İlk Derece Mahkemesi kararının özeti: Temyize konu kararda; aynı işlemin iptali istemiyle başka bir davacı tarafından açılan ve Trabzon İdare Mahkemesinin E:2021/875 sayılı dosyasında görülmekte olan davada yaptırılan keşif sonucu düzenlenen bilirkişi raporu ile dosyada bulunan bilgi ve belgelerin birlikte değerlendirilmesinden; proje tanıtım dosyasının, Çevresel Etki Değerlendirmesi Yönetmeliği’nde belirlenen esaslara göre hazırlandığı, dosyanın hazırlanmasında ÇED sürecine uygun hareket edildiği, çevre üzerindeki olumsuz etkilerin, projenin uygulanmasının izlenmesi ve kontrolünde sürdürülecek çalışmalarla alınacak önlemlerin, ilgili mevzuat ve bilimsel esaslara göre kabul edilebilir düzeyde olduğu, projenin çevreye olabilecek olumsuz yöndeki etkilerinin önlenmesi ya da proje etkilerinin çevreye zarar vermeyecek ölçüye indirilmesi için gerekli önlemlerin alındığı, yeterli verilere istinaden düzenlenen proje tanıtım dosyasına göre tesis edilen dava konusu “Çevresel Etki Değerlendirmesi Gerekli Değildir” kararında hukuka aykırılık bulunmadığı sonucuna varılmıştır.
Belirtilen gerekçelerle dava konusu işlem hukuka uygun bulunarak davanın reddine karar verilmiştir.
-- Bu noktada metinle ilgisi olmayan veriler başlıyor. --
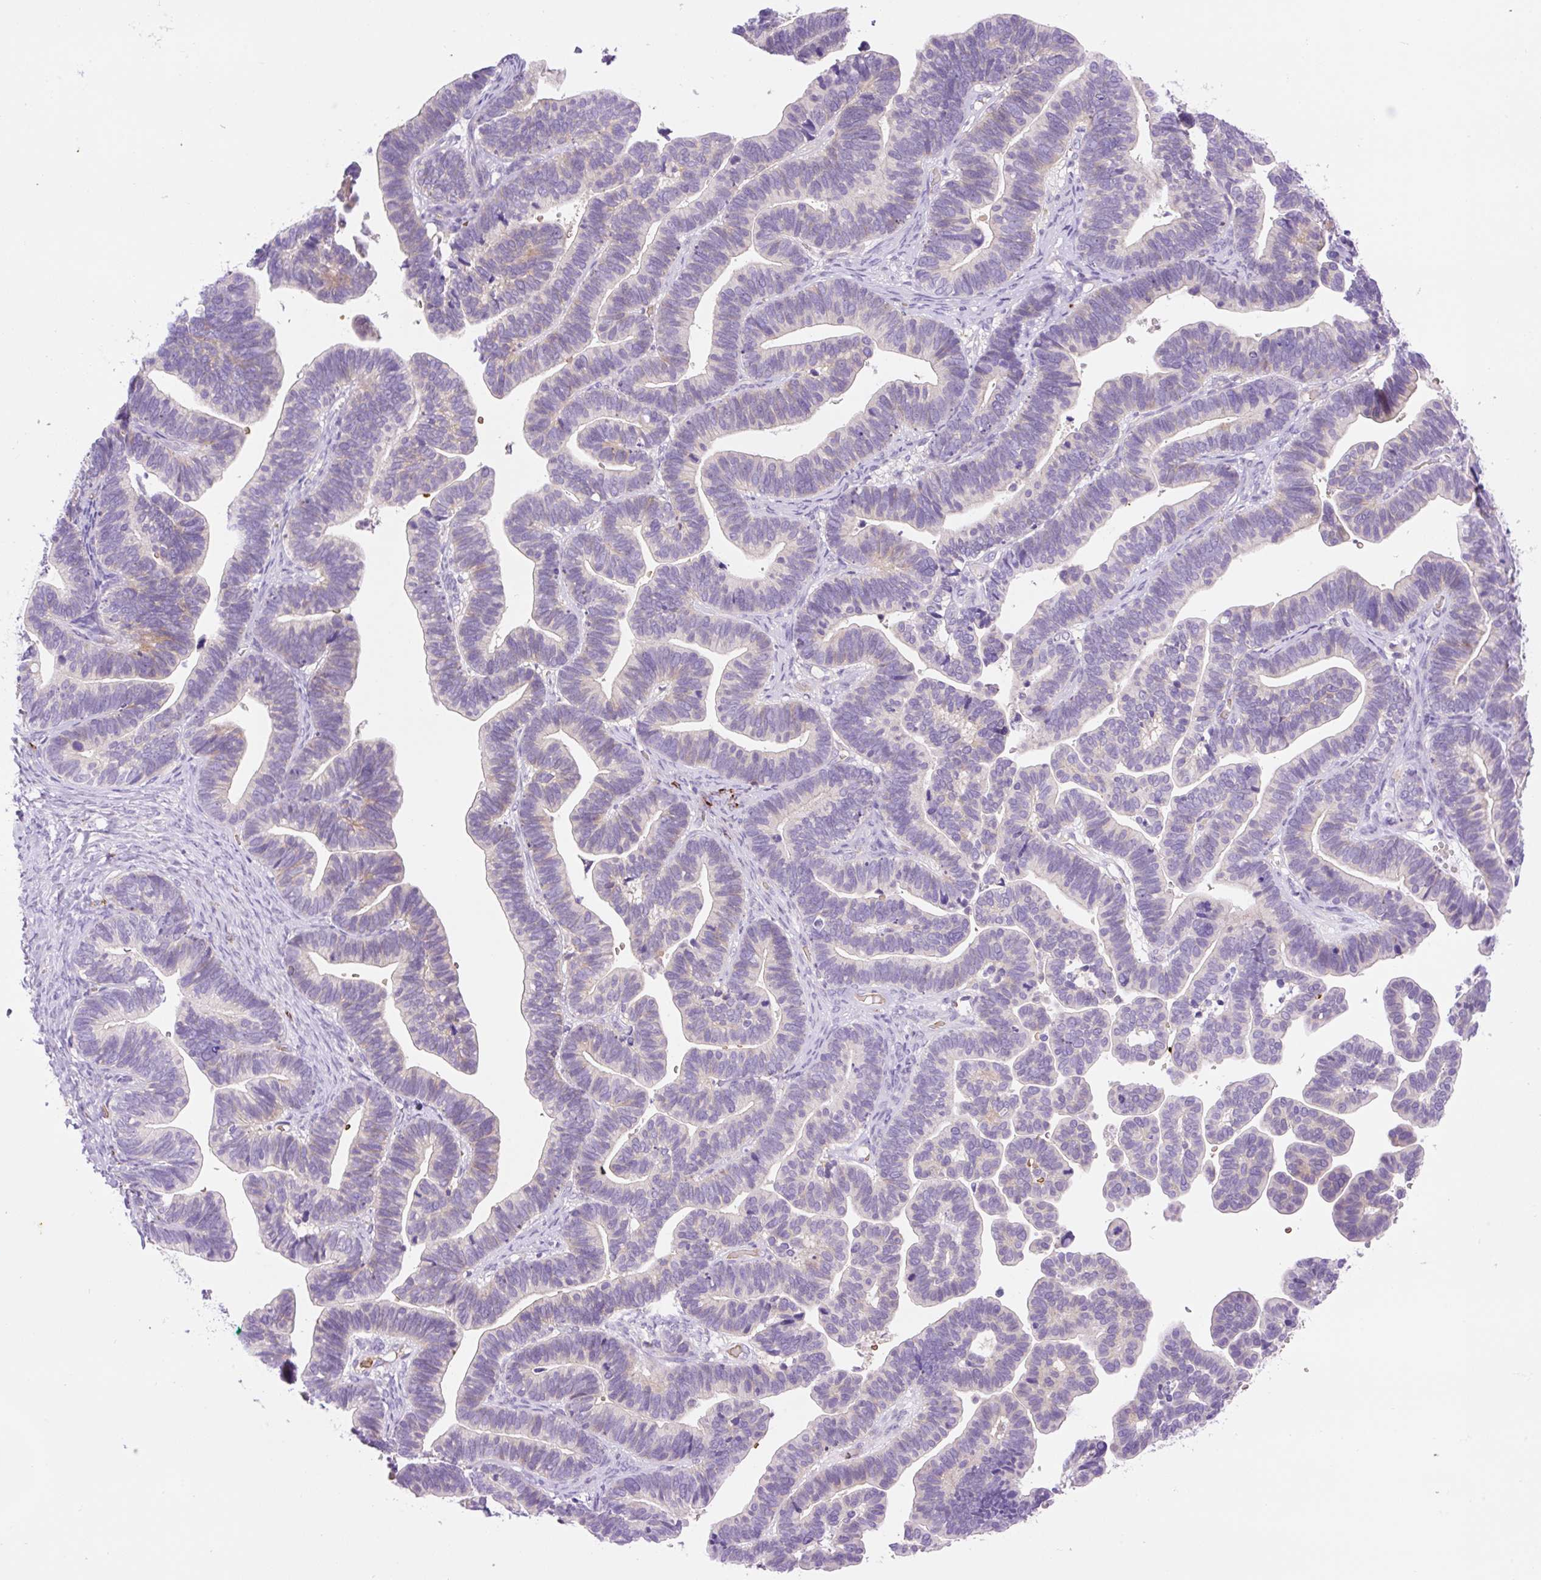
{"staining": {"intensity": "negative", "quantity": "none", "location": "none"}, "tissue": "ovarian cancer", "cell_type": "Tumor cells", "image_type": "cancer", "snomed": [{"axis": "morphology", "description": "Cystadenocarcinoma, serous, NOS"}, {"axis": "topography", "description": "Ovary"}], "caption": "A high-resolution histopathology image shows IHC staining of ovarian serous cystadenocarcinoma, which reveals no significant expression in tumor cells.", "gene": "LHFPL5", "patient": {"sex": "female", "age": 56}}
TEMYİZ EDENİN İDDİALARI : Uyuşmazlık konusu projenin çevreye birçok olumsuz etkisinin olacağı, …İdare Mahkemesinin E:…sayılı dosyasında aynı işlemin iptali istemiyle görülmekte olan davada yaptırılan keşif sonucu düzenlenen bilirkişi raporunun görülmekte olan davada da hükme esas alındığı, buna karşın proje kapsamında birçok eksiklik bulunmasına karşın bu hususların anılan bilirkişi raporunda dikkate alınmadığı, bu nedenle davanın reddi yolunda verilen temyize konu İdare Mahkemesi kararının bozulması gerektiği ileri sürülmektedir.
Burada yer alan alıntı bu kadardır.